Jacob, 22, studies jazz trumpet at the New School in New York City. Christopher, 18, is a sophomore at Wesleyan University in Connecticut. Wife Casey, now a national correspondent for Newhouse News Service, was a Nieman Fellow at Harvard in 1988-89.

A Successful Switch

Many scientists and politicians were startled when someone with such a background was offered -- and accepted -- the directorship of the NIH in 1993. "Harold will never make it in Washington," said UCSF colleagues who knew him as a dedicated scientist who doesn't suffer fools gladly.

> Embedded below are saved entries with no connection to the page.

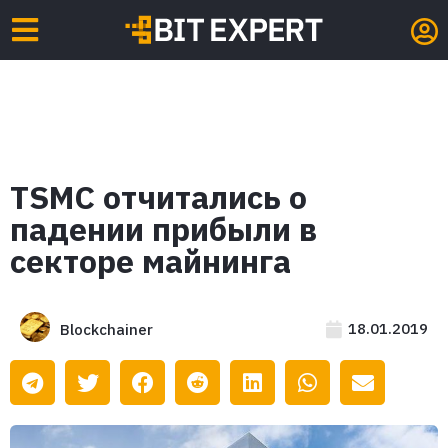
TSMC отчитались о
падении прибыли в
секторе майнинга
18.01.2019
Blockchainer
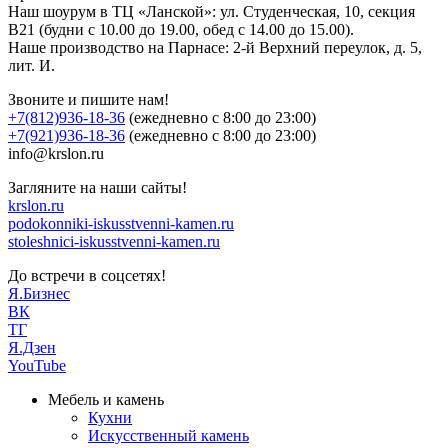
Наш шоурум в ТЦ «Ланской»: ул. Студенческая, 10, секция
В21 (будни с 10.00 до 19.00, обед с 14.00 до 15.00).
Наше производство на Парнасе: 2-й Верхний переулок, д. 5,
лит. И.
Звоните и пишите нам!
+7(812)936-18-36
(ежедневно с 8:00 до 23:00)
+7(921)936-18-36
(ежедневно с 8:00 до 23:00)
info@krslon.ru
Загляните на наши сайты!
krslon.ru
podokonniki-iskusstvenni-kamen.ru
stoleshnici-iskusstvenni-kamen.ru
До встречи в соцсетях!
Я.Бизнес
ВК
ТГ
Я.Дзен
YouTube
Мебель и камень
Кухни
Искусственный камень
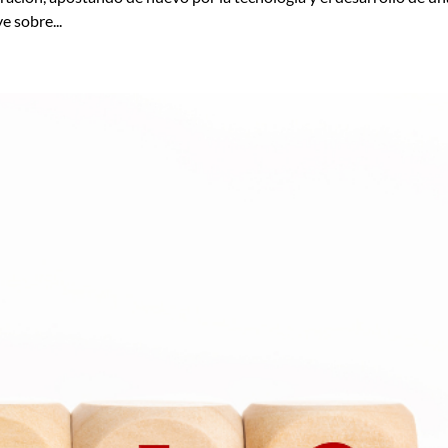
 sobre...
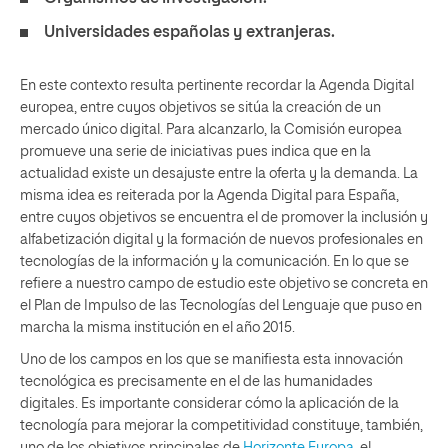
Universidades españolas y extranjeras.
En este contexto resulta pertinente recordar la Agenda Digital
europea, entre cuyos objetivos se sitúa la creación de un
mercado único digital. Para alcanzarlo, la Comisión europea
promueve una serie de iniciativas pues indica que en la
actualidad existe un desajuste entre la oferta y la demanda. La
misma idea es reiterada por la Agenda Digital para España,
entre cuyos objetivos se encuentra el de promover la inclusión y
alfabetización digital y la formación de nuevos profesionales en
tecnologías de la información y la comunicación. En lo que se
refiere a nuestro campo de estudio este objetivo se concreta en
el Plan de Impulso de las Tecnologías del Lenguaje que puso en
marcha la misma institución en el año 2015.
Uno de los campos en los que se manifiesta esta innovación
tecnológica es precisamente en el de las humanidades
digitales. Es importante considerar cómo la aplicación de la
tecnología para mejorar la competitividad constituye, también,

By every criterion, however, Varmus has successfully made the switch from a relatively cloistered laboratory researcher to the high-profile head of a huge federal agency.

How did he do it?

"People on the outside would say my biggest achievement is keeping our budget up," Varmus answers. While most other agencies have suffered cuts, NIH's fiscal '96 budget is $11.9 billion, a 5.8 percent increase over the previous year. All indications are that fiscal '97 funding will be at about the same level.

Casey partially credits her husband's literary background. "He's known on Capitol Hill for clear, short presentations," she says. "That's music to the ears of people who must listen to an endless assortment of people droning on in bureaucratic language. Harold presents his case in a way that lets members of Congress learn something and enjoy themselves."

Varmus insists he is only part of the story. "I have a lot of people working in my behalf and many friends in the Congress who are trying to keep NIH going," he says. "Also I've been lucky to recruit people with outstanding scientific judgment to head the various institutes within NIH."

Among the latter he includes psychiatrist Steven Hyman, former director of Harvard's Interfaculty Initiative in Mind/Brain/Behavior. Hyman took over as head of the National Institute of Mental Health on April 15.

Varmus can't bring himself to give up research. He runs a small NIH laboratory which he visits every day. This lab focuses on cancer genes. Researchers who work there include Jay Debnath, a Harvard Medical School student who just completed his third year.

For recreation, Varmus likes to bike, run, and row. He is considered an overachiever in all three. "I hope to go for a row on the Charles when I visit Cambridge," he noted. "I'd like to get someone to go out with me in a double shell."

Reading remains a passion, albeit one cooled by lack of time. "I have about eight books on my bedroom table," he says. "They include a book about a young woman's experience as a psychiatric patient; one on politics, and one entitled The End of Science." One reason he can't read as much as he likes is writing; Varmus has authored or edited four books and nearly 300 scientific papers.

"Sometimes I'm jealous of Harold because of the nature of his work," Casey says. "He can set his own goals; the answers to this year's scientific questions determine what next year's questions will be. Harold's gotten many rewards, including the honor given to him by Harvard, but he's surprised at being rewarded for work he has so much fun doing."